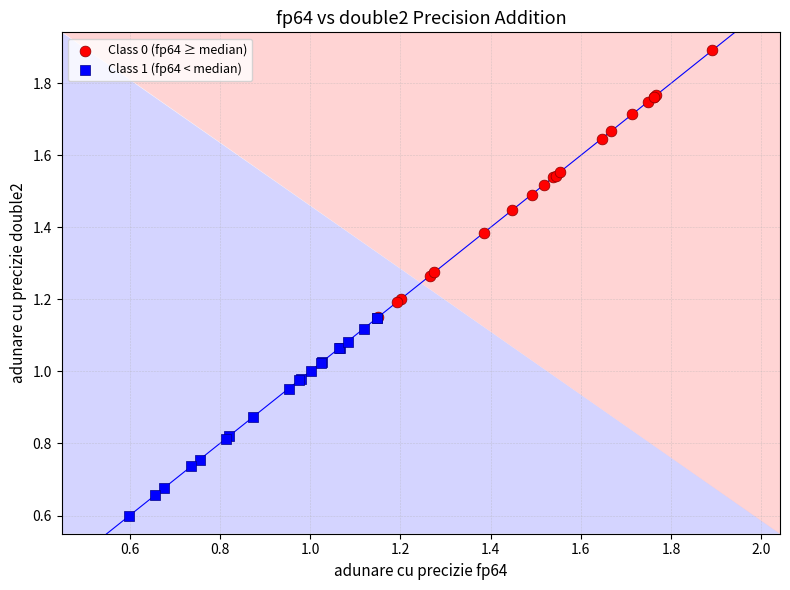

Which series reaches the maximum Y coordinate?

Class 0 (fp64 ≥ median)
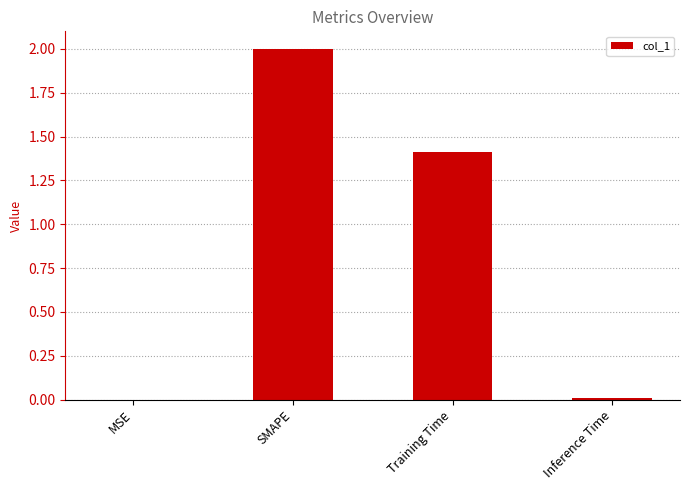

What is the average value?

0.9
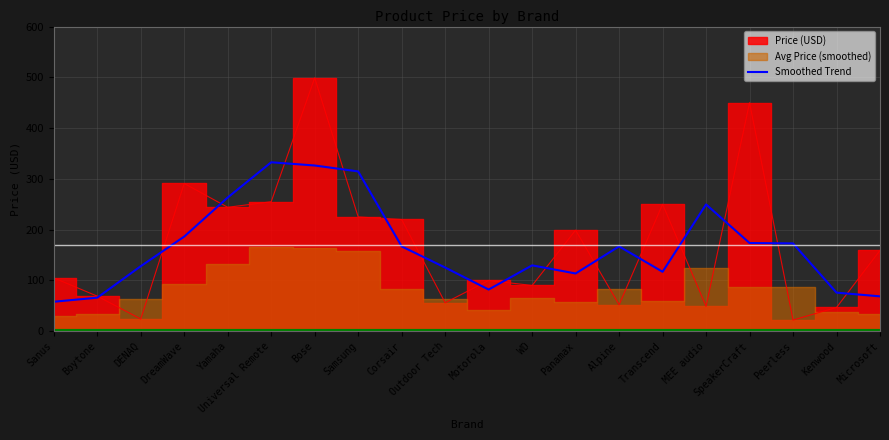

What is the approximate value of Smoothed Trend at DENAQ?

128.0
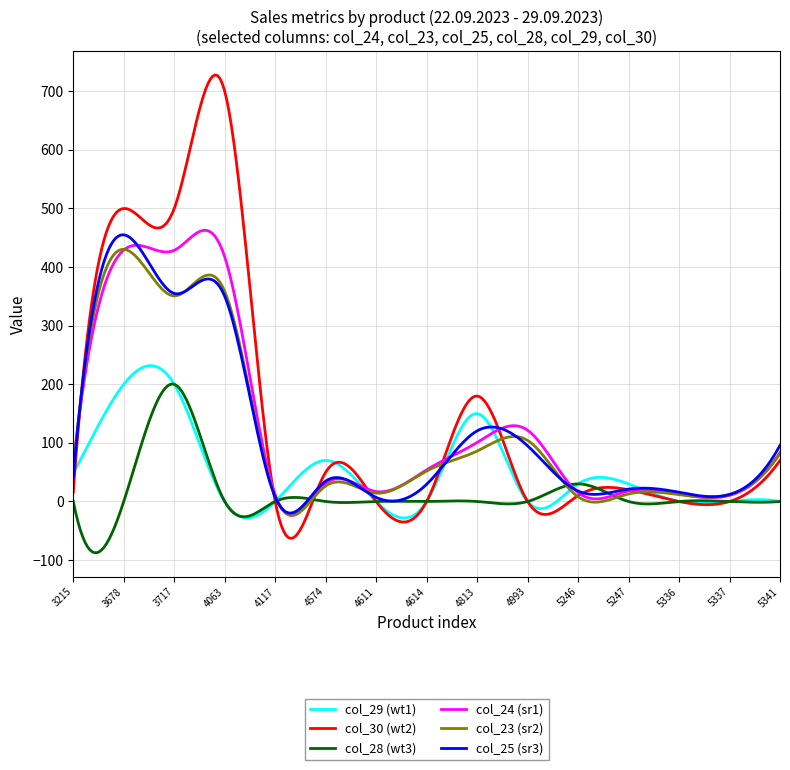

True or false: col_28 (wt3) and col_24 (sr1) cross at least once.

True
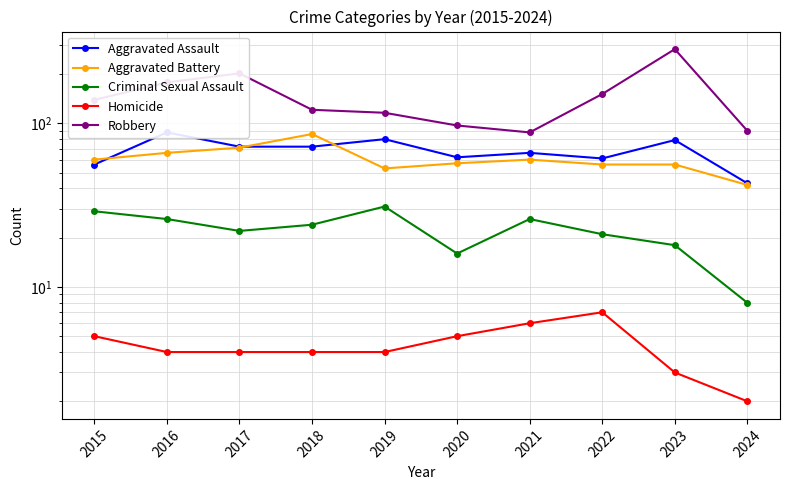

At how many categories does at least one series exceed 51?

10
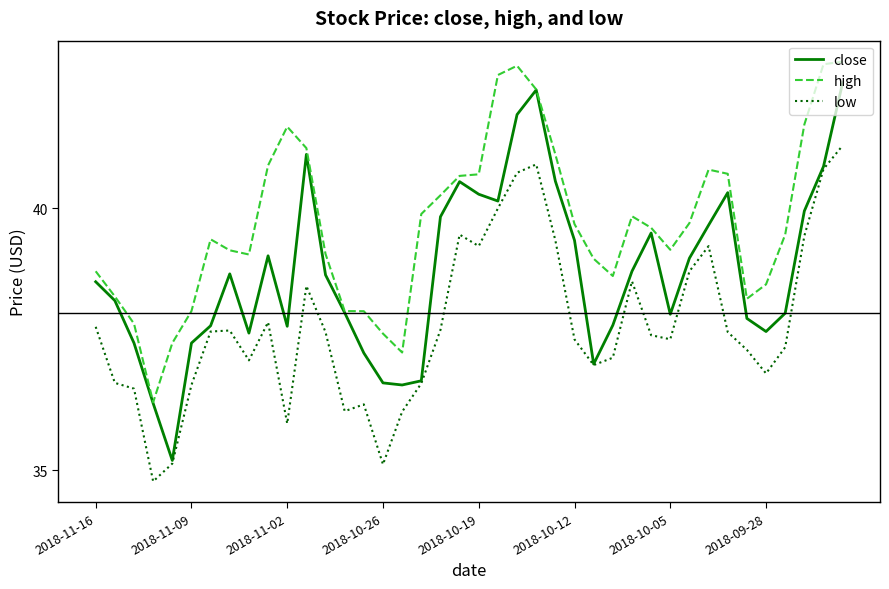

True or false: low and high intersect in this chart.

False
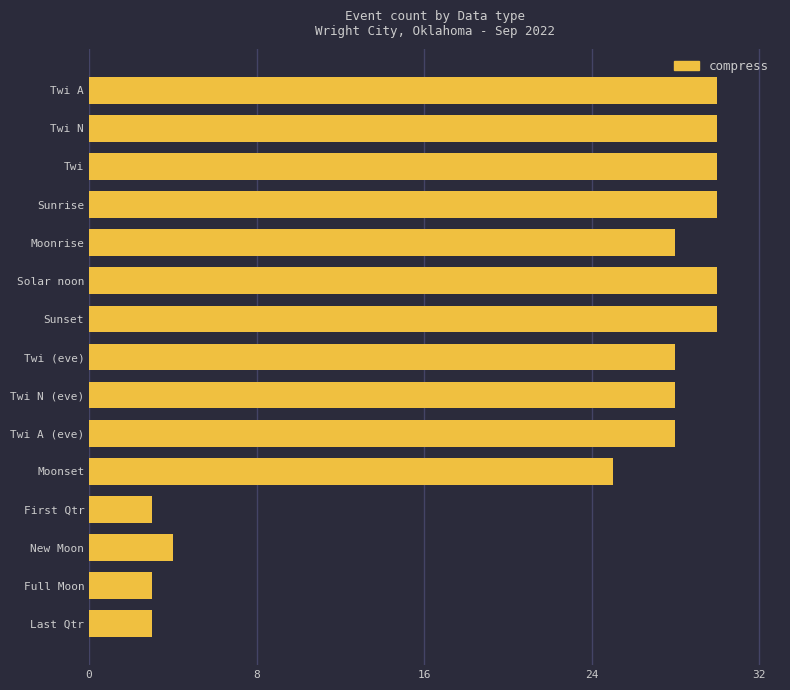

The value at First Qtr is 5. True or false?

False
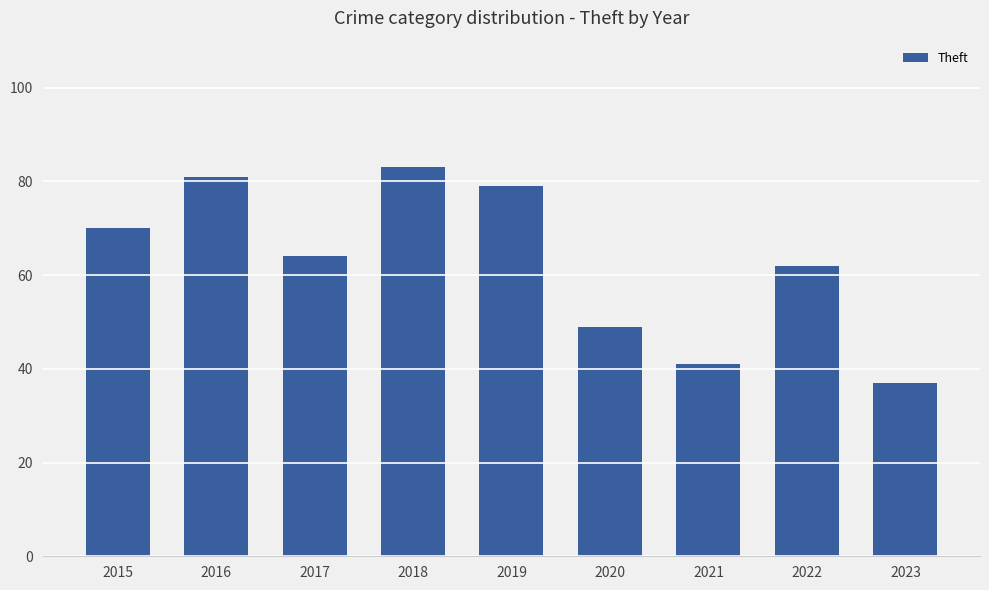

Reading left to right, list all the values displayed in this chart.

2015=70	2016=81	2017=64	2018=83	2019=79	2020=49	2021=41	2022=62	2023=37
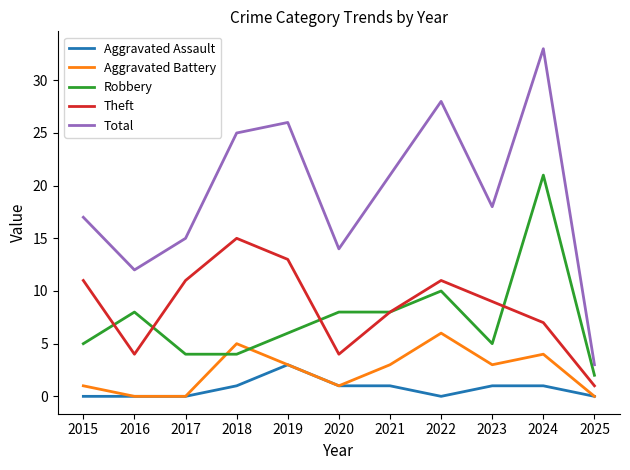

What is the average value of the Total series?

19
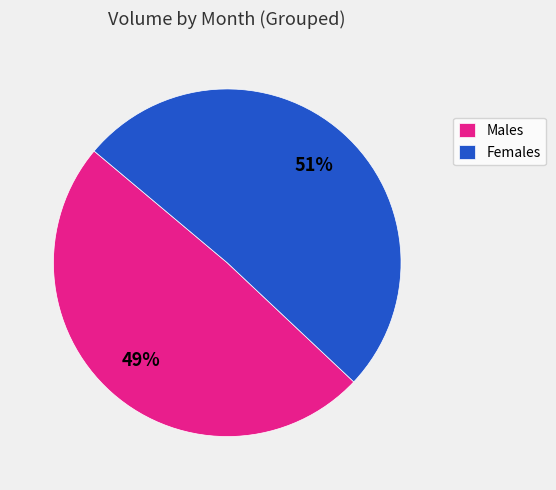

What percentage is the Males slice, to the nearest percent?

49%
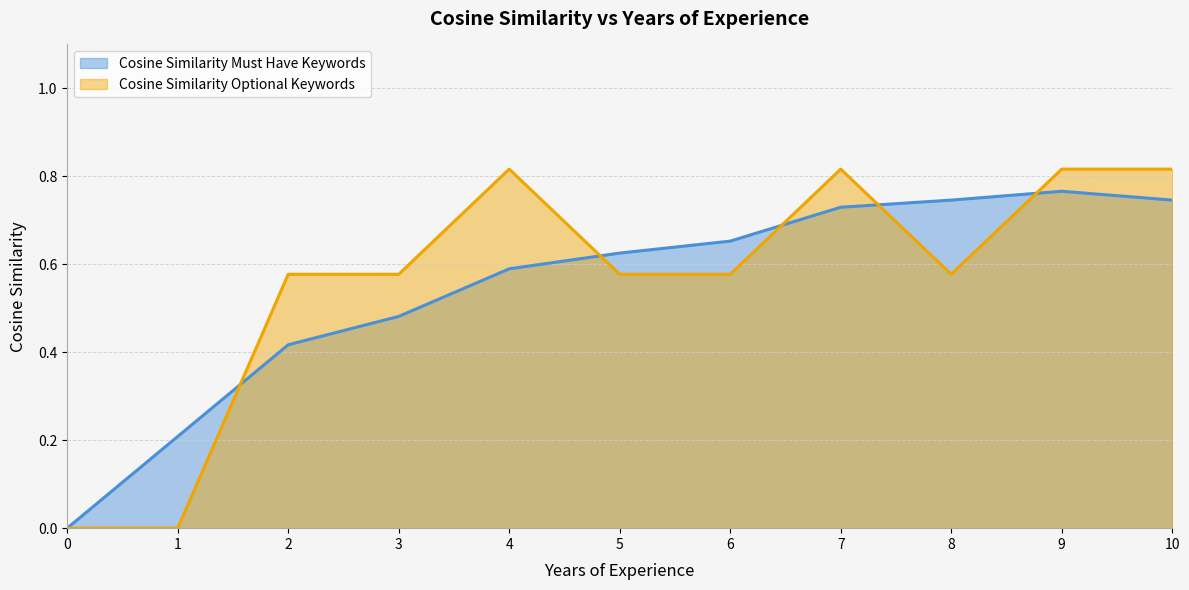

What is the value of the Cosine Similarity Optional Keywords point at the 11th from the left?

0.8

========================================

# [AIM OF THE EXERCISE]
Please format the data as a numbered list, from the line holding "True or false: col_28" through the end of the data, both inclusive. Leave out blank lines and pictures.

# [SOLUTION BELOW]
1. True or false: col_28 (wt3) and col_24 (sr1) cross at least once.
2. True
3. At how many categories does at least one series exceed 51?
4. 10
5. True or false: low and high intersect in this chart.
6. False
7. The value at First Qtr is 5. True or false?
8. False
9. Reading left to right, list all the values displayed in this chart.
10. 2015=70	2016=81	2017=64	2018=83	2019=79	2020=49	2021=41	2022=62	2023=37
11. What is the average value of the Total series?
12. 19
13. What percentage is the Males slice, to the nearest percent?
14. 49%
15. What is the value of the Cosine Similarity Optional Keywords point at the 11th from the left?
16. 0.8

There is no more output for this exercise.